(Beginning of SOURCE DATA)

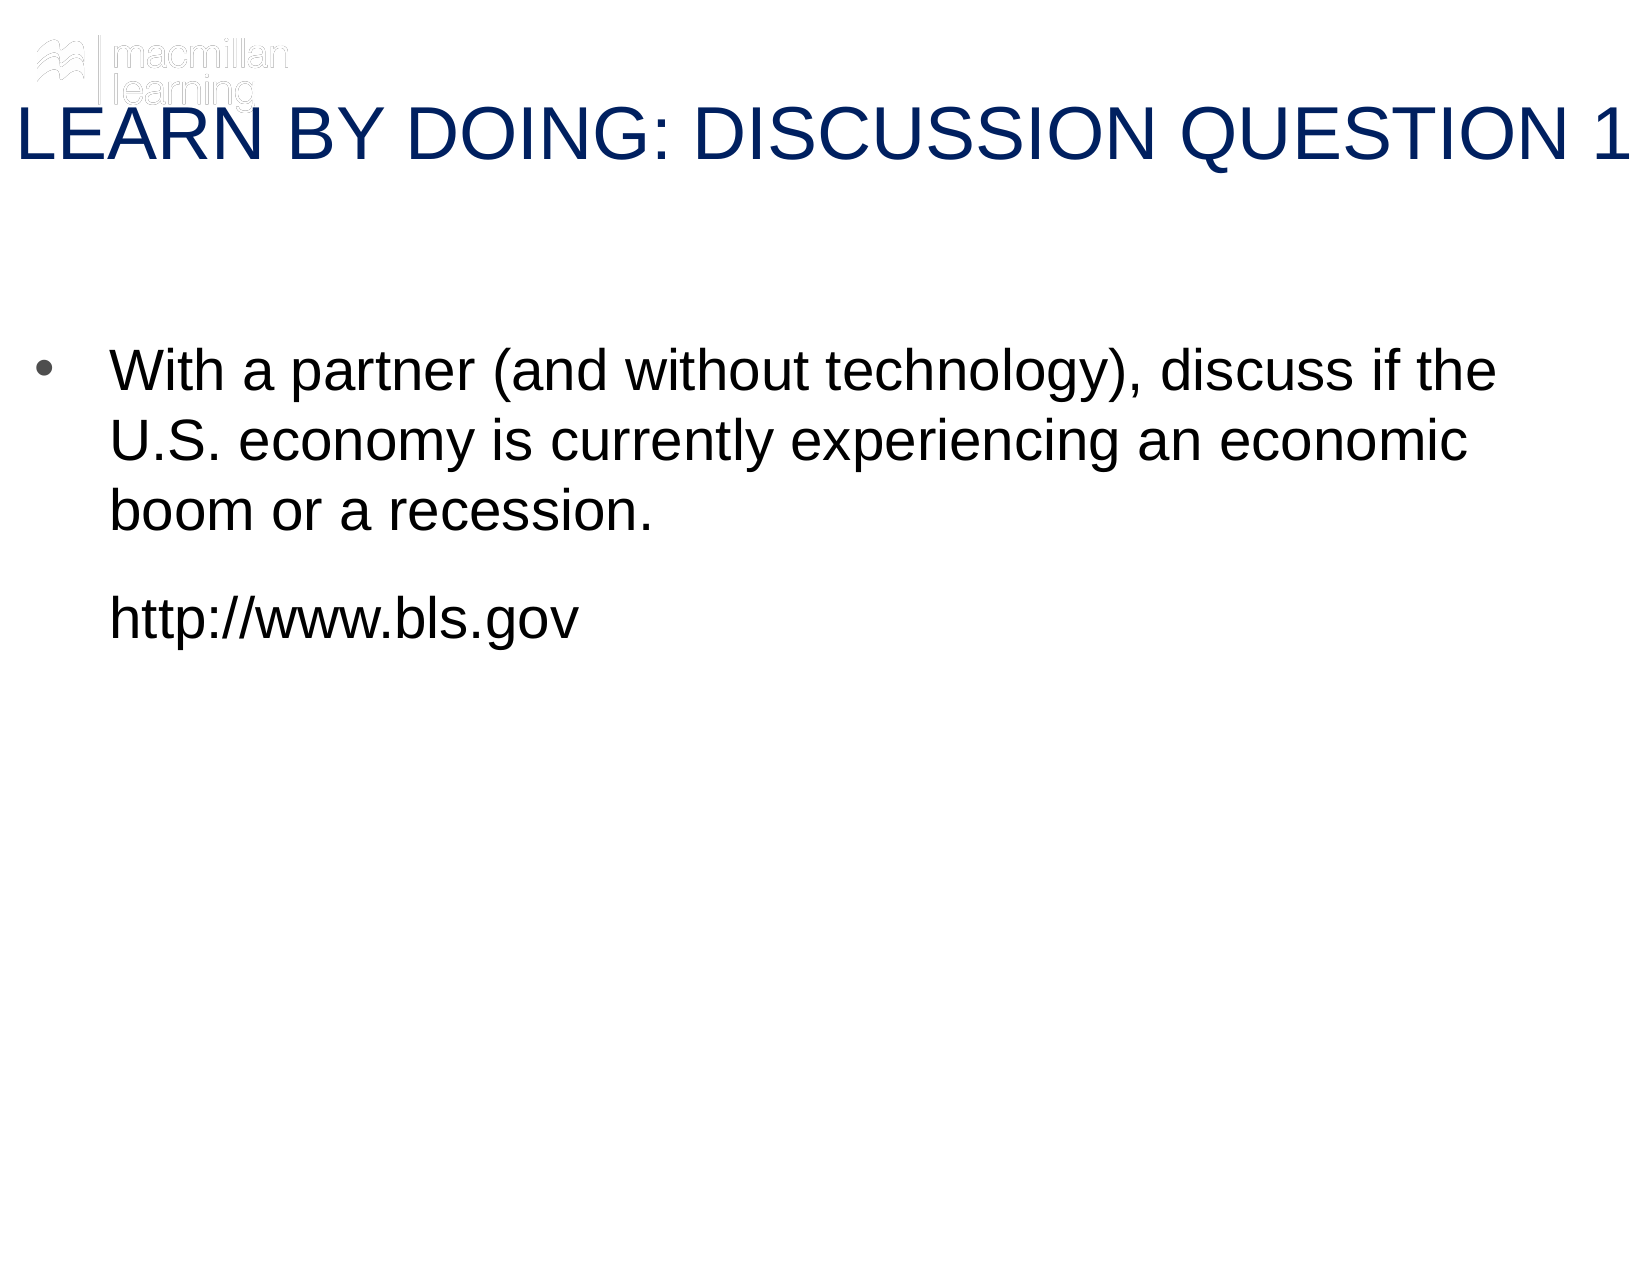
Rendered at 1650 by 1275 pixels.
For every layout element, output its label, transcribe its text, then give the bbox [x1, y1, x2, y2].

list With a partner (and without technology), discuss if the U.S. economy is currently experiencing an economic boom or a recession. http://www.bls.gov [19, 317, 1628, 701]
title LEARN BY DOING: DISCUSSION QUESTION 1 [0, 62, 1650, 197]
picture [37, 35, 288, 62]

(End of SOURCE DATA)

### YOUR INSTRUCTIONS
Only the lines from the one containing "For every layout" through the last line above belong in your answer. Retype them exactly.

### RESULT FOR THIS TASK
For every layout element, output its label, transcribe its text, then give the bbox [x1, y1, x2, y2].

list With a partner (and without technology), discuss if the U.S. economy is currently experiencing an economic boom or a recession. http://www.bls.gov [19, 317, 1628, 701]
title LEARN BY DOING: DISCUSSION QUESTION 1 [0, 62, 1650, 197]
picture [37, 35, 288, 62]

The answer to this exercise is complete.